After WW2 there was an understandable and commendable surge in efforts to ensure that such a disaster would never again befall Europe. In 1949 a Council of Europe was formed with ten members, but it was supplanted in 1952 by the six-nation European Coal and Steel Community. This strangely named body tied the two-key war-making industries together in a broadly-formed political alliance that would render another European war extremely unlikely.
In 1957 the Treaty of Rome was signed which led to the creation of the European Economic Community (1958) and, importantly, established a Customs Union. The then French President, Charles de Gaulle, blocked a British application to join the EEC in 1963 but Georges Pompidou, who succeeded de Gaulle, finally allowed British entry in January 1973 – under Britain’s Conservative Prime Minister, Edward Heath. Interestingly, a referendum was held in June 1975 over Britain’s continuing membership of the EEC and it was passed with a substantial majority (67%) but with strong resistance to many of the super-state goals of the EEC leadership.
Membership of the EEC steadily increased and in 1993 formally became known as the European Union following the signing of the Maastricht Treaty. The Lisbon Treaty of 2009 further amended various legal and administrative aspects of the expanding body. Today, there are 28 member nations of the EU. The eurozone, a sub-plot if you like, is made up of 19 of the 28 members. These 19 all adopt the euro as their national currency and come under the wing of the European Central Bank. The Eurozone sprang into life in 1999 with an original 12 members. Bank notes were not introduced until 2002.
The governance and administration of the EU is far too complex to be addressed in detail in these pages. In other words, we admit that we have great difficulty in coming to grips with what resembles a Jackson Pollock painting gone wrong. There are seven key decision-making bodies: the European Council; the European Commission; the Council of the European Union; the European Parliament; the Court of Justice of the European Union; the European Central Bank and the European Court of Auditors.
To further complicate matters the European Parliament is based in three different cities: Strasbourg (the official ‘seat’), Brussels and Luxembourg city (it hosts the Secretariat of the European Parliament). Most of the staff and institutions are located in Brussels but constant shuttling from city to city is required as Strasbourg holds 12 plenary sessions each year. This travelling circus is recognised as a huge waste of money and time, but France refuses to give up on Strasbourg.
What started out as an entirely admirable effort to eliminate future European conflicts has now morphed over 70 years into a large body controlling a great many aspects of everyday life in its member countries. The Economist has estimated that the European Parliament costs more than the German, French and British parliaments combined. And this excludes the cost of double-handling of many of the issues which inevitably cross-pollinate over the various jurisdictions.

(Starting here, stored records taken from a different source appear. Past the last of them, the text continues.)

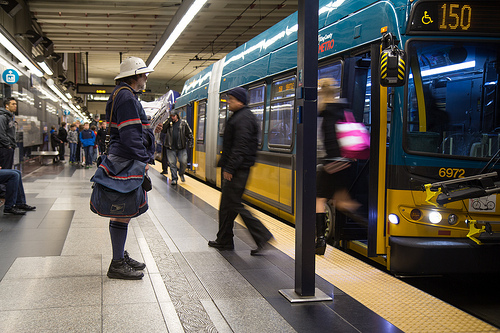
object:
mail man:
[90, 55, 155, 280]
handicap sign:
[421, 11, 434, 25]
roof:
[229, 35, 286, 76]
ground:
[380, 297, 437, 323]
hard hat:
[113, 55, 153, 79]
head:
[114, 57, 153, 89]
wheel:
[312, 196, 340, 249]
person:
[0, 167, 35, 217]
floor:
[164, 276, 299, 331]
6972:
[438, 167, 465, 178]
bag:
[87, 152, 147, 218]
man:
[159, 111, 193, 185]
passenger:
[315, 77, 372, 253]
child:
[67, 123, 78, 166]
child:
[78, 122, 95, 166]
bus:
[174, 0, 496, 277]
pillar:
[292, 0, 319, 300]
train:
[125, 0, 496, 289]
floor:
[19, 279, 89, 315]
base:
[276, 287, 331, 303]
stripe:
[120, 120, 138, 128]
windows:
[268, 100, 291, 149]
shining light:
[428, 210, 442, 223]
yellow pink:
[344, 126, 353, 134]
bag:
[336, 108, 371, 157]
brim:
[115, 68, 154, 81]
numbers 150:
[438, 2, 471, 30]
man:
[207, 88, 281, 256]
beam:
[289, 0, 320, 303]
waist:
[98, 154, 152, 171]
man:
[1, 98, 20, 170]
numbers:
[439, 168, 447, 178]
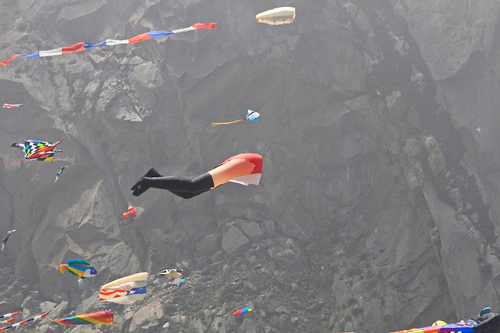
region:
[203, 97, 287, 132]
This is a kite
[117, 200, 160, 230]
This is a kite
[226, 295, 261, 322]
This is a kite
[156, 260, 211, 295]
This is a kite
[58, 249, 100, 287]
This is a kite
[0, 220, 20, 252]
This is a kite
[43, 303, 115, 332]
This is a kite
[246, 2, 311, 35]
This is a kite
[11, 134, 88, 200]
This is a kite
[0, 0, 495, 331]
kites flying in the sky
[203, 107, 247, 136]
short and narrow kite tail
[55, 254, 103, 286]
kite that looks like a fish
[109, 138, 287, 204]
red, black, and white kite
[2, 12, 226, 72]
red, white, and blue tail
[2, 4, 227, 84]
long tail of the kite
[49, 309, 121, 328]
rainbow on the kite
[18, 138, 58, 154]
black and white checkered pattern on the kite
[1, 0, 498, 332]
kites flying by the cliff side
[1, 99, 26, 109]
small kite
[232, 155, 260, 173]
A human shaped kite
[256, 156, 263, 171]
Red color on the kite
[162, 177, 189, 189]
Black color on kite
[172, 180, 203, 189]
Black human like kite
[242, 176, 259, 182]
White color on underside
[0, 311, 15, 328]
A group of kites flying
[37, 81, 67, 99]
Snow on a mountain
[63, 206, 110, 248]
Steep mountain sides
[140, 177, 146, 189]
Human like foot on the kite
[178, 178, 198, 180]
Light refelcting on the leg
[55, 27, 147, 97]
Kites in the photo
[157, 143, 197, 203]
Leggings on the photo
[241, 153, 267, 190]
Red clothings in the photo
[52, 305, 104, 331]
Rainbow colored kite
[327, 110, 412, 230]
A wall with rocks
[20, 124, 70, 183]
Kites flying in the photo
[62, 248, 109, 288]
Blue,green and yellow kite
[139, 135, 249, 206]
A painting of a woman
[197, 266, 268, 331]
rocks on the painting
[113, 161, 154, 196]
Boots on the photo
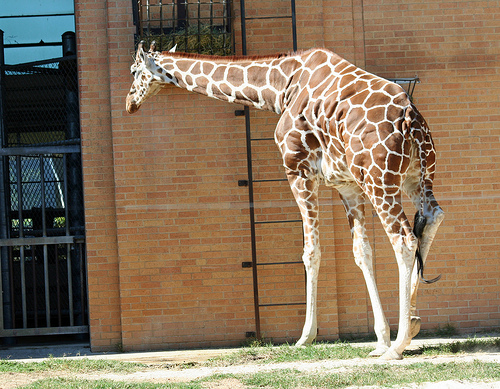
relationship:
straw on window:
[187, 29, 204, 49] [134, 0, 239, 47]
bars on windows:
[132, 2, 222, 41] [131, 0, 236, 62]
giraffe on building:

The edifice is financed by its members. Payments are based on the size of a country’s economy, VAT receipts and customs duties on imports from outside the Customs Union. The largest net contributors in 2017 were, in order, Germany, the UK and France. In all, 10 countries were net contributors whilst the remaining 18 received more than they paid. Relative to the size of their economies Bulgaria and Hungary were the biggest beneficiaries.
Is it all worth it?
A quick browse of the effusive EU website would suggest that it is the most wonderful political/economic body to have ever graced the world stage. We are informed it is the largest trading bloc in the world, accounting for 15% of world trade in 2017. Half of the EU’s trade was with five main partners: the US, China, Switzerland, Russia and Turkey. There were a combined 700 million items exported and imported and 332 million customs declarations.

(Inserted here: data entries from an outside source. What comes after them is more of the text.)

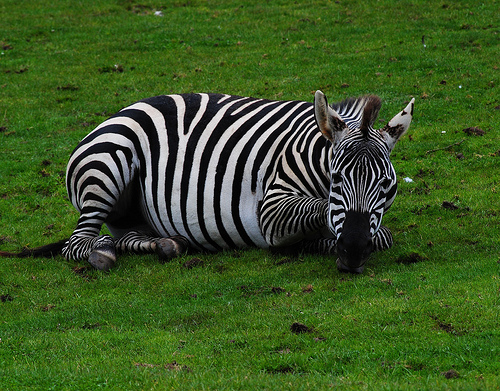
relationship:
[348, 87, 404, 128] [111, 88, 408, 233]
mane on zebra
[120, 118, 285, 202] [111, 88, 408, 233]
stripes on zebra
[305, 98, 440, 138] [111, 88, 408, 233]
ears on zebra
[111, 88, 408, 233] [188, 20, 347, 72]
zebra in grass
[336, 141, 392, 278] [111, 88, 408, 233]
face of zebra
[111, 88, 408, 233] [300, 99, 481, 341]
zebra has head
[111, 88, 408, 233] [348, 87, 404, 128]
zebra has mane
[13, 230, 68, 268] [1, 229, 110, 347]
hair on tail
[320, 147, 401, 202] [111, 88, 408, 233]
eyes of zebra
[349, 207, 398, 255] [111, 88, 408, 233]
nose of zebra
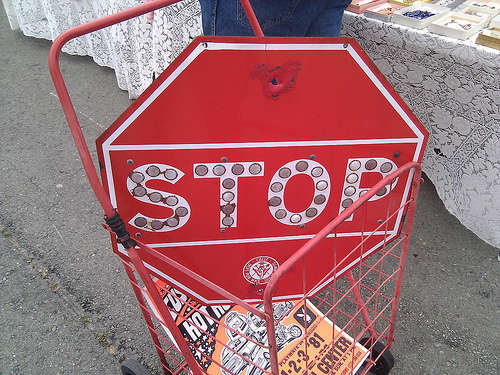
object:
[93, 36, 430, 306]
sign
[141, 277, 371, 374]
poster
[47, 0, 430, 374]
cart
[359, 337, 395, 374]
wheel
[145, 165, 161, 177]
spot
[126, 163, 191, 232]
letter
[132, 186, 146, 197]
spot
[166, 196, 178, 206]
spot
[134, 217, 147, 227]
spot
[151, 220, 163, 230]
spot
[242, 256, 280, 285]
logo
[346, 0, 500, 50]
jewelry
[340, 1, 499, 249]
table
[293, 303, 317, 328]
playboy bunny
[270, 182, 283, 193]
spot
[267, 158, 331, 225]
letter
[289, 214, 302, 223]
spot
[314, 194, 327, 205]
spot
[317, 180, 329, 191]
spot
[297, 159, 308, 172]
spot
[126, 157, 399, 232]
stop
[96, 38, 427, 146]
top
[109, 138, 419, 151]
line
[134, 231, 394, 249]
line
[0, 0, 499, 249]
tablecloth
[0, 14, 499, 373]
ground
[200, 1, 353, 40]
person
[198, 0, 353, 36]
jeans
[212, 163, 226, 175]
spot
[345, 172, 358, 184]
spot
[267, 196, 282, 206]
spot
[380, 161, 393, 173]
spot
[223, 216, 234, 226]
spot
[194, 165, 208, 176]
spot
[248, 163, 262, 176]
spot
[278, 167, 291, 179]
spot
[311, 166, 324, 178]
spot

And that brings us to the Customs Union – a bone of contention in the great UK Brexit fiasco. The Customs Union is simply an alliance of the 28 EU members which applies standardised rates of customs duties on goods imported from outside the Union – in other words, a common tariff wall (varying by product) is applied to all imports. Once inside the EU the goods are able to move freely around the 28 countries without any further levies or impediments. This, obviously, is a most advantageous feature of any Customs Union. In addition, the Union enforces rules relating to protection of health and safety; weapons trafficking; money laundering; counterfeit goods; prohibited products and the like. All of this saves each member country mounting duplicate defences. No member country is free to negotiate independent trade deals with non-EU countries. All negotiations are handled centrally, and any “deal” applies to all members.